Many dogs enjoy playing in the snow but you need to pay careful attention to them, as the cold can have a negative effect on their health. Many dogs have a heavy fur coat to protect them when outdoors, but prolonged exposure can cause frostbite and/or hypothermia.
Hypothermia happens when the body’s temperature drops too low. Predisposing factors include short fur and wet fur and/or skin. Dogs that experience hypothermia will shiver and their tongue and gums may become pale in color. Some dogs become very lethargic and will stop shivering. Severe cases can undergo heart failure and coma. If you notice the signs of hypothermia, it is important to act quickly. Get your dog indoors and warm some blankets using a clothes or hair dryer. Warm water bottles are also a good idea, but be sure that they are not too hot and wrap them in a small towel. Don’t put a warm water bottle directly on the skin, as this can cause burns.
It is important to monitor your dog’s rectal temperature every 2-5 minutes. The normal temperature range for dogs is 99 – 101.4 degrees F (37.2 -38.5 C). If your dog’s rectal temperature stays below 98 degrees F (36.6 C) despite your efforts to warm him, contact your veterinarian.
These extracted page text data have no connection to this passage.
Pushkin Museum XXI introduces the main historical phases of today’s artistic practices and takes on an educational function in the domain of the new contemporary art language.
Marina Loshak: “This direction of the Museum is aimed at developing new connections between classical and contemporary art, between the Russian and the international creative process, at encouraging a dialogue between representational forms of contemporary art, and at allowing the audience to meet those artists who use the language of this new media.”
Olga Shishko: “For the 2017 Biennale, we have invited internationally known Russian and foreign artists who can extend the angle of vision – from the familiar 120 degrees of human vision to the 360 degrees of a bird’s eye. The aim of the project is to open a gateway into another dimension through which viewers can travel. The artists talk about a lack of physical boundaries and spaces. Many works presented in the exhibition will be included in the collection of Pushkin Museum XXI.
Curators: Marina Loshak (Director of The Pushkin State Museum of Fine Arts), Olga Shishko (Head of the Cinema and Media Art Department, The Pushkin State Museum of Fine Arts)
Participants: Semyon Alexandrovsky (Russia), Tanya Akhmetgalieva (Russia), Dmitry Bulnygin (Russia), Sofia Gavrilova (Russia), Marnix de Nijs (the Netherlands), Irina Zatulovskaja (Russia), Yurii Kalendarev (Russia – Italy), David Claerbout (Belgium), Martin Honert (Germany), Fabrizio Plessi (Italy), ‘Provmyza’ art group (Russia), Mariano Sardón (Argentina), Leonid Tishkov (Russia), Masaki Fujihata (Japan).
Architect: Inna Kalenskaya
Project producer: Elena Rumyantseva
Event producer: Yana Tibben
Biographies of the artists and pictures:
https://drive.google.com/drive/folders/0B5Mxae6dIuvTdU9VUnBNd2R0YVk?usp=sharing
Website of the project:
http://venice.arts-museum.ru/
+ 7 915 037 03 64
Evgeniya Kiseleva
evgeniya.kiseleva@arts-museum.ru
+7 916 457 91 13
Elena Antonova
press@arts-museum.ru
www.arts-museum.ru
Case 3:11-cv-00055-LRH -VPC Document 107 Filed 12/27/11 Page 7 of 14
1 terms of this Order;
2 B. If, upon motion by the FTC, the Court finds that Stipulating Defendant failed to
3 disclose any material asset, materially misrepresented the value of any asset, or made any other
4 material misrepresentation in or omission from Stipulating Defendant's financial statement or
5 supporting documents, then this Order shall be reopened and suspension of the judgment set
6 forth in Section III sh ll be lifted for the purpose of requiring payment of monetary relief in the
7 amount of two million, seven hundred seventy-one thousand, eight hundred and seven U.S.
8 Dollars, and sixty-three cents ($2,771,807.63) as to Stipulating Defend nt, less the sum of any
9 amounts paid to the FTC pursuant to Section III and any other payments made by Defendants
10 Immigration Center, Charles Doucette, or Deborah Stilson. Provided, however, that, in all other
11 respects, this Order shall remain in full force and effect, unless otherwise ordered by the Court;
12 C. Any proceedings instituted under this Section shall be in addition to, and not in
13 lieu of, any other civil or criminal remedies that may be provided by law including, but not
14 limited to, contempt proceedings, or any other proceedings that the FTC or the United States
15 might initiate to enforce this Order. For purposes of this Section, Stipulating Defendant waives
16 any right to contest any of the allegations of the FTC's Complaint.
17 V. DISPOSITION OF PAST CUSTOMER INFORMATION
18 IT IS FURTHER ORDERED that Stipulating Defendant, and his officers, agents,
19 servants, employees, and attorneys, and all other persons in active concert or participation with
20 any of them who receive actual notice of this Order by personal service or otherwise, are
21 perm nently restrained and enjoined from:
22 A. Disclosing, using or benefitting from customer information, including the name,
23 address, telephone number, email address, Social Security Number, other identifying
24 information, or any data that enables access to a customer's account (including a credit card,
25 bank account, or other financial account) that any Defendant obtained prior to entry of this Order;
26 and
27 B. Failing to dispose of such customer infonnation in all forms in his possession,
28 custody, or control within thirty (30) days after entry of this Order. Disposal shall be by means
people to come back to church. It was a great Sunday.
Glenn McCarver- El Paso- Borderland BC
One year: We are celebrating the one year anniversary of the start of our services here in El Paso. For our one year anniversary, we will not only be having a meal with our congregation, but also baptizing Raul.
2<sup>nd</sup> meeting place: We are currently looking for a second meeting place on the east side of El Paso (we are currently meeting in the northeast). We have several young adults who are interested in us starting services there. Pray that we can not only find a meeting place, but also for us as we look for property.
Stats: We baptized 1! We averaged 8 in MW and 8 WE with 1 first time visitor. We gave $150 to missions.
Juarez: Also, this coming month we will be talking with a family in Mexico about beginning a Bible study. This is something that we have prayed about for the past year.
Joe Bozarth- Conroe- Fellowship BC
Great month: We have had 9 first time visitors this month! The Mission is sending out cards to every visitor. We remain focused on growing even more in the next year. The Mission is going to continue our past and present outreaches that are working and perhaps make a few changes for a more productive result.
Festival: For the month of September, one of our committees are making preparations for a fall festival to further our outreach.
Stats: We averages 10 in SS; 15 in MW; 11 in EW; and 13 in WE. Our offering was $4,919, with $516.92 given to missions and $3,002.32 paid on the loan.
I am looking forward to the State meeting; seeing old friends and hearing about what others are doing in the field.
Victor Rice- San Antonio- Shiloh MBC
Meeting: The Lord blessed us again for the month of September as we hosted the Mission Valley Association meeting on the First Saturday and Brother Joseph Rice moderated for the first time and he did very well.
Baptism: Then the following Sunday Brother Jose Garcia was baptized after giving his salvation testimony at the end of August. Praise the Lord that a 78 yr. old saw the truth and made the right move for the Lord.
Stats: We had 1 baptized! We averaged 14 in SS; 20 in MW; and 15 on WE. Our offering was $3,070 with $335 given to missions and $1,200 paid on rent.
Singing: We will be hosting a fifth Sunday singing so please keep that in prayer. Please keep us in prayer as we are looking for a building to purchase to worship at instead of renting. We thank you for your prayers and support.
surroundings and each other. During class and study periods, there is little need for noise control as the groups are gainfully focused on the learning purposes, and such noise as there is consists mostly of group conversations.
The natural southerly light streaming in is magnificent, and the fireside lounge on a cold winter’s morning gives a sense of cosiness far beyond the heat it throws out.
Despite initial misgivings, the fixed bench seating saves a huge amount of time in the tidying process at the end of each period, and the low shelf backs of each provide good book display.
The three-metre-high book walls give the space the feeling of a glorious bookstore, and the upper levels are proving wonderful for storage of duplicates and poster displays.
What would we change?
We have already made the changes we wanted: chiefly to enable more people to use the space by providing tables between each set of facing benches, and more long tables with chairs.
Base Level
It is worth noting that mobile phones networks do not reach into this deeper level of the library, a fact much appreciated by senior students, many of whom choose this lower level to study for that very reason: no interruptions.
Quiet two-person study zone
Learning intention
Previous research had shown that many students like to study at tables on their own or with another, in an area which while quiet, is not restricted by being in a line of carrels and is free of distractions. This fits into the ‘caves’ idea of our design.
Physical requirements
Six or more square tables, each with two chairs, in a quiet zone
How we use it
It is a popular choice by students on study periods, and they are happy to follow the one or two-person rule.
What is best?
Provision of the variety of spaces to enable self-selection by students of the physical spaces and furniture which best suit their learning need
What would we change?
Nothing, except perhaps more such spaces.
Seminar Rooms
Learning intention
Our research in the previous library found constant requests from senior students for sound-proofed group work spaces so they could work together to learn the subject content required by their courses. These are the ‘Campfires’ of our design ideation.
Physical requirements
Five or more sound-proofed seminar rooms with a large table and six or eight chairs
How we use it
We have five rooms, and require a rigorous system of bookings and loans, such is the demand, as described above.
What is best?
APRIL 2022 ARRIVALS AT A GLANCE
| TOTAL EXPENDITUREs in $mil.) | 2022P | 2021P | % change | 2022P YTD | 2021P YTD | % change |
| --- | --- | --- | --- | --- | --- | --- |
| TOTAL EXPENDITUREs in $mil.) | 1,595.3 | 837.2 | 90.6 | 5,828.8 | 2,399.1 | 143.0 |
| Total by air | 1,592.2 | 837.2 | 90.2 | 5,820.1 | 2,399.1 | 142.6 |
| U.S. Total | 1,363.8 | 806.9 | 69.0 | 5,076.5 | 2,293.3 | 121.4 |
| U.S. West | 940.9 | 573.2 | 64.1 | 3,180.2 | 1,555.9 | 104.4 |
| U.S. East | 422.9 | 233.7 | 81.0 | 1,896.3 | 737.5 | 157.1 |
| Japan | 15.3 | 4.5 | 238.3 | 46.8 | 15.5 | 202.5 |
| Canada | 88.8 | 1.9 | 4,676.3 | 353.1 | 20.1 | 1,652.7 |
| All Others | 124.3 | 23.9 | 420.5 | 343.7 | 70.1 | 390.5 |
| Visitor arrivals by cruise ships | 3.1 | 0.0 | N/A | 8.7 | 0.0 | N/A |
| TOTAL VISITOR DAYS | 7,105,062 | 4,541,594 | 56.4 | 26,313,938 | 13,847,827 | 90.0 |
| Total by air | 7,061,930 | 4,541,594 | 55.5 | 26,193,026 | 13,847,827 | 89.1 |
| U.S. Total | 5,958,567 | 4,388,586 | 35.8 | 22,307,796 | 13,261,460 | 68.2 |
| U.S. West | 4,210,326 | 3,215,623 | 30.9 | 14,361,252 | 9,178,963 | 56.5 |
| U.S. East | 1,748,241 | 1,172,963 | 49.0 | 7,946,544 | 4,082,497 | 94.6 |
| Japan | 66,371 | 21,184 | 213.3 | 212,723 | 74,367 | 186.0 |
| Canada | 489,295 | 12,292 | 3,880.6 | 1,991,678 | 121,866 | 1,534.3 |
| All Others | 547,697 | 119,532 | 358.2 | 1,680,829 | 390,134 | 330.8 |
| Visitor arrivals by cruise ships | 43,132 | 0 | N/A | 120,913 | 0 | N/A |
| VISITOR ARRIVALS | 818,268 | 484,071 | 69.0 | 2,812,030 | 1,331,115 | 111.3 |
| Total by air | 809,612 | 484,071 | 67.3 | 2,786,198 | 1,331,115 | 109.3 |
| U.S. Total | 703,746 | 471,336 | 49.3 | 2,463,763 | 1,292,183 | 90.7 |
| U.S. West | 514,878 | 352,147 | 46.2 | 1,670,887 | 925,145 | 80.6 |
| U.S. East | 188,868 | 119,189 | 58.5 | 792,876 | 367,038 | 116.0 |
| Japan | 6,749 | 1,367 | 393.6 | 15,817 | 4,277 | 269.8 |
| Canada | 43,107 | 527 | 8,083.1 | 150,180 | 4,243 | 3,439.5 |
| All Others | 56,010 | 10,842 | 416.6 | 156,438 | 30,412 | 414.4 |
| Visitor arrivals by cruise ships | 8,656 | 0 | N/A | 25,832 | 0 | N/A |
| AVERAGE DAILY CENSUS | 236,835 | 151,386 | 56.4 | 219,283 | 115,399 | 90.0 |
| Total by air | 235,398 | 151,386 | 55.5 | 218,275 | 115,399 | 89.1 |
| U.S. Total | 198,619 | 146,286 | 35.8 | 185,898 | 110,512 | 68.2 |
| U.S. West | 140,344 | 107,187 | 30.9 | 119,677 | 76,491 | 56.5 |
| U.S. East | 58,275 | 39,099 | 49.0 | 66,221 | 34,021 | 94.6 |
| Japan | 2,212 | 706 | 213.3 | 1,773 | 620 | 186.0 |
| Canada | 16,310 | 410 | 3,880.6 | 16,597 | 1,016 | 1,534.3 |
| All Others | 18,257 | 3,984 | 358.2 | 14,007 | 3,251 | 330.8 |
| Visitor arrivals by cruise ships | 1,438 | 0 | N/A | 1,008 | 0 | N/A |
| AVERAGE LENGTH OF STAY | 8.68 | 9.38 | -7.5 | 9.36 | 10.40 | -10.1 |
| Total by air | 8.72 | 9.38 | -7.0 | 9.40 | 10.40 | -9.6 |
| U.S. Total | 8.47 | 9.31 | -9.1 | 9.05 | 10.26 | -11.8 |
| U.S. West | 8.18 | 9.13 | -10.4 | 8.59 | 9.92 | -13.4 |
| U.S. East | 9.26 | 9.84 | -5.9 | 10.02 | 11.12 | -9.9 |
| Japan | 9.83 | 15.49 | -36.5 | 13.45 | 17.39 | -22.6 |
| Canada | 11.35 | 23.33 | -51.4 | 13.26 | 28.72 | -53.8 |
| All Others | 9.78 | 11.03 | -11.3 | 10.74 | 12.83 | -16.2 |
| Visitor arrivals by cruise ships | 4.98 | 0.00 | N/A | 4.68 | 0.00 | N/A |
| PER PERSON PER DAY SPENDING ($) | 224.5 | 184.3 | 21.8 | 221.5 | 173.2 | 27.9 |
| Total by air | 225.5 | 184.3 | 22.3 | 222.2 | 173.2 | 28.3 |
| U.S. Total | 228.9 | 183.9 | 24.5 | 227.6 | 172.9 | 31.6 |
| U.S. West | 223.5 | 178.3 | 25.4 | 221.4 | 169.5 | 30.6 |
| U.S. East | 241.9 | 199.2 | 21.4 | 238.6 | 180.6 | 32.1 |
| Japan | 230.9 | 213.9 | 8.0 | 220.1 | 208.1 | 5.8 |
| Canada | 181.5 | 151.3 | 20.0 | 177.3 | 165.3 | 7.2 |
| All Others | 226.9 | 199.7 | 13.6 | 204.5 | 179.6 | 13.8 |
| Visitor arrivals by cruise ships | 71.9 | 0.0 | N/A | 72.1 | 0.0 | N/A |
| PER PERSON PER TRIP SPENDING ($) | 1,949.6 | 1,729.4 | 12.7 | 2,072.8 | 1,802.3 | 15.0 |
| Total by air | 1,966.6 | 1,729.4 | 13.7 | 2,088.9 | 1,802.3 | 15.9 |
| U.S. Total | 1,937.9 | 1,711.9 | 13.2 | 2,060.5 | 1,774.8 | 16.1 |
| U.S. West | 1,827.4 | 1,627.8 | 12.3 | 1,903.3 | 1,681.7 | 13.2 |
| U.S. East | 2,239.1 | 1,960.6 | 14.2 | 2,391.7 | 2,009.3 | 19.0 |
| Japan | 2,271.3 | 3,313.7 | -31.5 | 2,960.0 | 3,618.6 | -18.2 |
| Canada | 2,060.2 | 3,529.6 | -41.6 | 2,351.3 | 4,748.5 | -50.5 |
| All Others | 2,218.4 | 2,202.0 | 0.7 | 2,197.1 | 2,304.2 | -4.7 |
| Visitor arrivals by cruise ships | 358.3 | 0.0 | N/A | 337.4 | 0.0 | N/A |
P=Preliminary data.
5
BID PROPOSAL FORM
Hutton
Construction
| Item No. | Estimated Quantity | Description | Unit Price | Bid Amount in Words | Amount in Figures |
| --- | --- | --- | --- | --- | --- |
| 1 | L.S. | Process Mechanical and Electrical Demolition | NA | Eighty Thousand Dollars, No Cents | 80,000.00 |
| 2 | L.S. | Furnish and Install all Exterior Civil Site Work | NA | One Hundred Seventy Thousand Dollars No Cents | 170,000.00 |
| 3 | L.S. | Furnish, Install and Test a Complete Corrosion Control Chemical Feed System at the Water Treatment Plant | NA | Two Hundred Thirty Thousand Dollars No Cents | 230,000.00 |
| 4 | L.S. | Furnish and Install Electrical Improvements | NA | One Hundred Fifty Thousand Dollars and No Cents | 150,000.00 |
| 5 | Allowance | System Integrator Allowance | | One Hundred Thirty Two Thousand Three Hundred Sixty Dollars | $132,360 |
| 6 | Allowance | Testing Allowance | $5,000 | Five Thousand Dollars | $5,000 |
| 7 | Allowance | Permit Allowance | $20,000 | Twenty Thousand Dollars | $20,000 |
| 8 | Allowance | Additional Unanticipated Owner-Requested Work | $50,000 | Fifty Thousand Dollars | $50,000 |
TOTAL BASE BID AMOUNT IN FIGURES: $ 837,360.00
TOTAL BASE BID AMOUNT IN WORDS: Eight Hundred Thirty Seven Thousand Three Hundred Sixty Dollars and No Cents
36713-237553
If the temperatures are well below freezing, it is important to prevent hypothermia in the first place. If your dog lives outdoors, bring him indoors or have a heated area available for shelter. When exercising your pup, spend as little time outdoors as possible. Dogs with short fur will especially benefit from wearing boots or ‘dog coats’ that can be purchased at pet stores or online.
Another wintertime risk that people overlook is frostbite. Dogs generally have less protection from the elements on their noses, tip of the tail, toes and ears. Indoor and outdoor dogs are equally at risk. Signs of frostbite include blue-gray color paling of the skin. Skin that is very, very pale and no longer pink may also be frostbitten. When the frozen skin thaws, it will become very red, swollen and painful. Many dogs will begin to chew on the area or rub their nose tip on surfaces. Black skin and/or blisters will develop and are the ‘trademark’ of frostbite. Some areas of frostbite may require surgical removal, but sometimes you can prevent permanent damage. If you suspect frostbite, apply a warm, moist and soft compress to the area. It is important to not massage or rub the affected area. Call your veterinarian immediately for an examination. Severe cases may require amputation of the damaged tissue. Frostbite is also very painful, requiring pain medications during treatment.
Prevention of frostbite is similar to that of hypothermia. Spend as little time outdoors as possible during sub-freezing temperatures. Cover your dog’s feet with boots and even spread a little petroleum jelly on at-risk areas of the skin. Most of all, be smart in the cold weather. Bring your pets inside or provide a warm shelter where they can get out of the cold. Don’t forget about our furry feline friends! Outdoor cats are especially susceptible to frostbite on their ears and tail tips, as well as hypothermia. Bring your cats inside during cold weather or build a shelter for them. Clever methods of building cat shelters can be found online. Some popular methods include placing two different sized Styrofoam coolers one inside of the other. Fill the space between them with wheat straw. Line the smaller (inner) cooler with old blankets and/or a heavy layer of wheat straw. Cut a hole large enough for a cat to fit through in the side. Apply the top of the cooler and secure using sturdy tape. The insulation and body heat will help raise the temperature inside the shelter, potentially saving a life!